== INSTRUCTIONS TO FOLLOW ==
Please copy out the records that follow exactly as they stand.

Collection entries
—————

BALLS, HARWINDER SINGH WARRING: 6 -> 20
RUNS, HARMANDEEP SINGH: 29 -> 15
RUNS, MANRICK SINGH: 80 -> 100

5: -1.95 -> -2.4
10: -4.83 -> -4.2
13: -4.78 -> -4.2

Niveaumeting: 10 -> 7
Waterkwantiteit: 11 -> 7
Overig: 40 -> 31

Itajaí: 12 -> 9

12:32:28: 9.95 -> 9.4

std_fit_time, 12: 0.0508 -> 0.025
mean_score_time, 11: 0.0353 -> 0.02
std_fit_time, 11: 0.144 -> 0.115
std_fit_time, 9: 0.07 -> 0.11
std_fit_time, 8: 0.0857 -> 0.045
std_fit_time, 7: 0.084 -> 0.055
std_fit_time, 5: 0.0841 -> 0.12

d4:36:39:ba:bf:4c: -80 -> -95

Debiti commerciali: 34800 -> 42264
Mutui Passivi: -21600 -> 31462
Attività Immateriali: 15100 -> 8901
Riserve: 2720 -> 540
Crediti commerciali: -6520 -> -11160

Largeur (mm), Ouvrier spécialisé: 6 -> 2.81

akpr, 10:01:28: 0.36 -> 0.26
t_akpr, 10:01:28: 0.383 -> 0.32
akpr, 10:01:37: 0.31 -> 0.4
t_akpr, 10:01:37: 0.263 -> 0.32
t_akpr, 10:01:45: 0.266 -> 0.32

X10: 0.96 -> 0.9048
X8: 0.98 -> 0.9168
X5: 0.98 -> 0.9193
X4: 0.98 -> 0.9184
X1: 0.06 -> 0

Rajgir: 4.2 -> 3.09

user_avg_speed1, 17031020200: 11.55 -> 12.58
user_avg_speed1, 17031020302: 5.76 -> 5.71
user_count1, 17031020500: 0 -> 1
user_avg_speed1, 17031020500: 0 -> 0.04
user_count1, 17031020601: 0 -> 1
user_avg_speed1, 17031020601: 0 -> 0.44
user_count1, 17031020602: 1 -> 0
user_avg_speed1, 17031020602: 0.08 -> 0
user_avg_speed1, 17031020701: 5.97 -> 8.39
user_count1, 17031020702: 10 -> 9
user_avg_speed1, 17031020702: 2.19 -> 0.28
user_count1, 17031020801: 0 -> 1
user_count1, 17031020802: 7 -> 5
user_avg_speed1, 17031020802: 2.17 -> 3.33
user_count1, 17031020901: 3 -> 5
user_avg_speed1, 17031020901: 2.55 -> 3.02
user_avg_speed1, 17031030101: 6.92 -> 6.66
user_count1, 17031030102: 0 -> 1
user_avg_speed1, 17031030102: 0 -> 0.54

—————

== OUTPUT BELOW ==
BALLS, HARWINDER SINGH WARRING: 6 -> 20
RUNS, HARMANDEEP SINGH: 29 -> 15
RUNS, MANRICK SINGH: 80 -> 100

5: -1.95 -> -2.4
10: -4.83 -> -4.2
13: -4.78 -> -4.2

Niveaumeting: 10 -> 7
Waterkwantiteit: 11 -> 7
Overig: 40 -> 31

Itajaí: 12 -> 9

12:32:28: 9.95 -> 9.4

std_fit_time, 12: 0.0508 -> 0.025
mean_score_time, 11: 0.0353 -> 0.02
std_fit_time, 11: 0.144 -> 0.115
std_fit_time, 9: 0.07 -> 0.11
std_fit_time, 8: 0.0857 -> 0.045
std_fit_time, 7: 0.084 -> 0.055
std_fit_time, 5: 0.0841 -> 0.12

d4:36:39:ba:bf:4c: -80 -> -95

Debiti commerciali: 34800 -> 42264
Mutui Passivi: -21600 -> 31462
Attività Immateriali: 15100 -> 8901
Riserve: 2720 -> 540
Crediti commerciali: -6520 -> -11160

Largeur (mm), Ouvrier spécialisé: 6 -> 2.81

akpr, 10:01:28: 0.36 -> 0.26
t_akpr, 10:01:28: 0.383 -> 0.32
akpr, 10:01:37: 0.31 -> 0.4
t_akpr, 10:01:37: 0.263 -> 0.32
t_akpr, 10:01:45: 0.266 -> 0.32

X10: 0.96 -> 0.9048
X8: 0.98 -> 0.9168
X5: 0.98 -> 0.9193
X4: 0.98 -> 0.9184
X1: 0.06 -> 0

Rajgir: 4.2 -> 3.09

user_avg_speed1, 17031020200: 11.55 -> 12.58
user_avg_speed1, 17031020302: 5.76 -> 5.71
user_count1, 17031020500: 0 -> 1
user_avg_speed1, 17031020500: 0 -> 0.04
user_count1, 17031020601: 0 -> 1
user_avg_speed1, 17031020601: 0 -> 0.44
user_count1, 17031020602: 1 -> 0
user_avg_speed1, 17031020602: 0.08 -> 0
user_avg_speed1, 17031020701: 5.97 -> 8.39
user_count1, 17031020702: 10 -> 9
user_avg_speed1, 17031020702: 2.19 -> 0.28
user_count1, 17031020801: 0 -> 1
user_count1, 17031020802: 7 -> 5
user_avg_speed1, 17031020802: 2.17 -> 3.33
user_count1, 17031020901: 3 -> 5
user_avg_speed1, 17031020901: 2.55 -> 3.02
user_avg_speed1, 17031030101: 6.92 -> 6.66
user_count1, 17031030102: 0 -> 1
user_avg_speed1, 17031030102: 0 -> 0.54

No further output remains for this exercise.